### Segmento do documento
....................
Portugal Start-Up: Casos de Direito: a emancipação e nulidade de negócios

segunda-feira, 3 de outubro de 2016

Casos de Direito: a emancipação e nulidade de negócios

Frederico tem 17 anos de idade e casou-se no passado dia 17 de Novembro.
O casamento foi realizado com o consentimento dos pais de ambos os nubentes, tendo sido assumido o regime da comunhão de adquiridos.
Antes do dia do casamento, Frederico dirigiu-se a um Stand e comprou uma mota, tendo apresentado um Bilhete de Identidade de um amigo, com uma foto colada.
Entretanto, a mota acabou por não ser grande coisa, apresentando graves problemas mecânicos e Frederico quer desfazer o negócio. O Stand afirma que não desfaz o negócio a bem, só em Tribunal e que aí vai ganhar.
a) Tem Frederico legitimidade para desfazer o negócio? Se sim, em que prazo?
b) Com que fundamento pode afirmar o Stand que não paga, se vendeu a um menor?
....................
### Questões de estudo
• a. Indique se cada uma das afirmações seguintes está de acordo com o caso sobre emancipação e nulidade de negócios, respondendo sim ou não e citando as palavras do caso que o decidem: (i) o casamento de Frederico contou com o consentimento dos pais de ambos os nubentes; (ii) Frederico comprou a mota depois do casamento; (iii) o Stand aceita desfazer o negócio sem ir a Tribunal.
• b. Transcreva sem alterações o trecho do caso sobre emancipação e nulidade de negócios que vai desde "Portugal Start-Up: Casos" até "17 de Novembro.".

Excertos do conjunto de dados:
....................
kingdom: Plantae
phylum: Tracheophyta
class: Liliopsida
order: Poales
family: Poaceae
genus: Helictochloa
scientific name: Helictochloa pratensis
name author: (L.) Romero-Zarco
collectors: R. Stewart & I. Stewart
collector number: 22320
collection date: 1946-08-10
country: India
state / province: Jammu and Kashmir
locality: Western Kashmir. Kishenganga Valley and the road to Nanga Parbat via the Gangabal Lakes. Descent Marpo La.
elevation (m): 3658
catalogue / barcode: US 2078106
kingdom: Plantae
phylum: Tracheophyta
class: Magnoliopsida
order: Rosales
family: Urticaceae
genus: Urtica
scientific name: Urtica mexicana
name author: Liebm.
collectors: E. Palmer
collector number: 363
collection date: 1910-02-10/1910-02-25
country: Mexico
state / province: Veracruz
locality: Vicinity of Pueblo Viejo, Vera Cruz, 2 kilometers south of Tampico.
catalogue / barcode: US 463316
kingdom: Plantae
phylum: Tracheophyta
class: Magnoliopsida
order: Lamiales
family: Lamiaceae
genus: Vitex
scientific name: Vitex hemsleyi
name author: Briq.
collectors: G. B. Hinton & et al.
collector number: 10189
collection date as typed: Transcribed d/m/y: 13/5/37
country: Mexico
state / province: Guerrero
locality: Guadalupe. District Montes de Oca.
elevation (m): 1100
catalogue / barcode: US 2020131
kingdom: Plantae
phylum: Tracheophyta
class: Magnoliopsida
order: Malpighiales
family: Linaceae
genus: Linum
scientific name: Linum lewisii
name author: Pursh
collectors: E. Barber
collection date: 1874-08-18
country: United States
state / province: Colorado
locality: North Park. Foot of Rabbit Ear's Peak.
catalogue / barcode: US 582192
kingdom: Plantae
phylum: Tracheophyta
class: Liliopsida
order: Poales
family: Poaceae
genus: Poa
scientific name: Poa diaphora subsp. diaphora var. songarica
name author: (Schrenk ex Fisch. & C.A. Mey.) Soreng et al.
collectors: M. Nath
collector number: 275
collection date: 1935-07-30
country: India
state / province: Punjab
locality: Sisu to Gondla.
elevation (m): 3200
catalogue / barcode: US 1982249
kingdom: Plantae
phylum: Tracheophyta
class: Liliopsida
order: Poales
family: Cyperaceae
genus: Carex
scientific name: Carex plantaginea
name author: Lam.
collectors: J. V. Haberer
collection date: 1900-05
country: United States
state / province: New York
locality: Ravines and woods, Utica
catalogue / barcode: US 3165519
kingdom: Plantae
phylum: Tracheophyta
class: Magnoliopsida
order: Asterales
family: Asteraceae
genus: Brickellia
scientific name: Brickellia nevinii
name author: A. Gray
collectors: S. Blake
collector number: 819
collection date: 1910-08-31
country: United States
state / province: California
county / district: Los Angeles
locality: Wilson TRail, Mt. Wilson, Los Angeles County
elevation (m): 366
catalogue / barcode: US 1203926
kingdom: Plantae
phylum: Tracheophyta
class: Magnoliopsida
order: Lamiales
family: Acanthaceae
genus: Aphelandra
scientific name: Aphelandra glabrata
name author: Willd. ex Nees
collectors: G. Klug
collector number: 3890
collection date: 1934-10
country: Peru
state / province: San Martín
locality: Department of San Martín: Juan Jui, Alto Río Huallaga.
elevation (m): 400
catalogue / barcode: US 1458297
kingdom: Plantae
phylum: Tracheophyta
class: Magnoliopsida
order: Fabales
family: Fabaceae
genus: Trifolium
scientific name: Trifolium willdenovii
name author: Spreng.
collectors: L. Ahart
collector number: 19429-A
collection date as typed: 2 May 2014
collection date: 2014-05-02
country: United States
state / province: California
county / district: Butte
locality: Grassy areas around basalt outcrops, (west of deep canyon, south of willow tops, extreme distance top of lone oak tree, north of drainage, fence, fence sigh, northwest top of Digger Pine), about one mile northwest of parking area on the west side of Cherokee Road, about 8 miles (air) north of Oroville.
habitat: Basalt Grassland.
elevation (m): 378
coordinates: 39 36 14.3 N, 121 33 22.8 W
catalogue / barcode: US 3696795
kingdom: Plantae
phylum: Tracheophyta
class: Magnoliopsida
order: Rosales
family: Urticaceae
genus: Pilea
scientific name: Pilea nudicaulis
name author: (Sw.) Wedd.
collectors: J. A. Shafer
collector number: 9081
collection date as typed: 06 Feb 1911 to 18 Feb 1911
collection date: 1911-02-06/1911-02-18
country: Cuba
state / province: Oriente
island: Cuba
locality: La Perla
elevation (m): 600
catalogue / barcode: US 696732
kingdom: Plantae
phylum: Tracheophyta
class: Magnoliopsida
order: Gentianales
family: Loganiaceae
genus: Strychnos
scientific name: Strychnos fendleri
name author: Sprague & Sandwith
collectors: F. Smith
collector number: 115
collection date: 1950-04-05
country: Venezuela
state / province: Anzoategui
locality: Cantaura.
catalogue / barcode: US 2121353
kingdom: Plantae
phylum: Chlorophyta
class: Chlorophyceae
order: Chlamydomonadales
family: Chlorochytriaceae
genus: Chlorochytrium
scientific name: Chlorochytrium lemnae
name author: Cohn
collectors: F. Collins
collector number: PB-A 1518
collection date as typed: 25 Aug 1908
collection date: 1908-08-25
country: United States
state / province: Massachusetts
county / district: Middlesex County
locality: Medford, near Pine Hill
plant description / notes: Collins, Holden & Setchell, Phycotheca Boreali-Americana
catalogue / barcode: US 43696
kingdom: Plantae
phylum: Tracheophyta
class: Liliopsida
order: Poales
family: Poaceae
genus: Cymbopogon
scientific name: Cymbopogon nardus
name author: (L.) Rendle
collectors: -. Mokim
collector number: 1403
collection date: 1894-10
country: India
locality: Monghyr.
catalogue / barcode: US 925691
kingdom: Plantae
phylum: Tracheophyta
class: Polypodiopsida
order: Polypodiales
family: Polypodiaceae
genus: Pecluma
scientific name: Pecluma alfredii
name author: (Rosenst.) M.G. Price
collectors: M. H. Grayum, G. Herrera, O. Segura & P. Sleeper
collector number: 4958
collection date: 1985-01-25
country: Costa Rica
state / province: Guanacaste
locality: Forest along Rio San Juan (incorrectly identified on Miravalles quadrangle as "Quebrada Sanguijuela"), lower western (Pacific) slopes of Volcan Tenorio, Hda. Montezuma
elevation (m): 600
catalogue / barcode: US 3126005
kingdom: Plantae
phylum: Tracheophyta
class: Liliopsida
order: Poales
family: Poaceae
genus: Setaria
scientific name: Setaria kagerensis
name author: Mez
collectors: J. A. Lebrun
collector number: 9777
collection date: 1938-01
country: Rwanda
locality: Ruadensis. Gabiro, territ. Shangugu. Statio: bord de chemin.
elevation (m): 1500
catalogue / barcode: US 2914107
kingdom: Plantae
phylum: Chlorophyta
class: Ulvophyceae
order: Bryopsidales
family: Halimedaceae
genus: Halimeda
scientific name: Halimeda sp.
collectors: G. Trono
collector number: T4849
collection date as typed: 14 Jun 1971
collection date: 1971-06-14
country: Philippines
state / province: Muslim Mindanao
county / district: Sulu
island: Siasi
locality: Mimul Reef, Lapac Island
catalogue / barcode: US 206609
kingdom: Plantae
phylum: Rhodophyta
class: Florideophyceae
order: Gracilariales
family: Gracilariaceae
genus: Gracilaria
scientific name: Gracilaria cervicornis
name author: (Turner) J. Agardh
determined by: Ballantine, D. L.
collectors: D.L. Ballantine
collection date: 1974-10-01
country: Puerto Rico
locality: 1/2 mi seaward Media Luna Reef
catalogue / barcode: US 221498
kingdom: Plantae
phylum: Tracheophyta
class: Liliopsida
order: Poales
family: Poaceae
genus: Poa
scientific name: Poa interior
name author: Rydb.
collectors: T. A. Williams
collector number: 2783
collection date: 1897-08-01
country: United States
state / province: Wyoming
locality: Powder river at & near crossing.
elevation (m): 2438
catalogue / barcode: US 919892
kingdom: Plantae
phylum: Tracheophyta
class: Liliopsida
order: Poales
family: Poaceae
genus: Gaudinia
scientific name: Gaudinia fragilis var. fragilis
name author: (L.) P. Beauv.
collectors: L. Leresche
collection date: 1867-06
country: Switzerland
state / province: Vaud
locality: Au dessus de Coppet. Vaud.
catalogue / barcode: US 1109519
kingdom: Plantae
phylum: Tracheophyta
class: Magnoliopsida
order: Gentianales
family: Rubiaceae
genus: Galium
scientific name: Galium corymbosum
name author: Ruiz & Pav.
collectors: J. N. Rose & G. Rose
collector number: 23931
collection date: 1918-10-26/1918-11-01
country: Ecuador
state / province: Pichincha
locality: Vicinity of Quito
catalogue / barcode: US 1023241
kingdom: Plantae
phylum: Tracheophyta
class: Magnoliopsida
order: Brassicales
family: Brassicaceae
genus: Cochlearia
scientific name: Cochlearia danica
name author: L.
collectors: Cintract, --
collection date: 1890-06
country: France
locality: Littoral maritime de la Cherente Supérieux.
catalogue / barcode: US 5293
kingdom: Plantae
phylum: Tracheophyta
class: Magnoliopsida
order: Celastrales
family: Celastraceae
....................
### Problemas resolvidos
• a.
(i) Sim: "O casamento foi realizado com o consentimento dos pais de ambos os nubentes"
(ii) Não: "Antes do dia do casamento, Frederico dirigiu-se a um Stand e comprou uma mota"
(iii) Não: "O Stand afirma que não desfaz o negócio a bem, só em Tribunal"

• b.
Portugal Start-Up: Casos de Direito: a emancipação e nulidade de negócios

segunda-feira, 3 de outubro de 2016

Casos de Direito: a emancipação e nulidade de negócios

Frederico tem 17 anos de idade e casou-se no passado dia 17 de Novembro.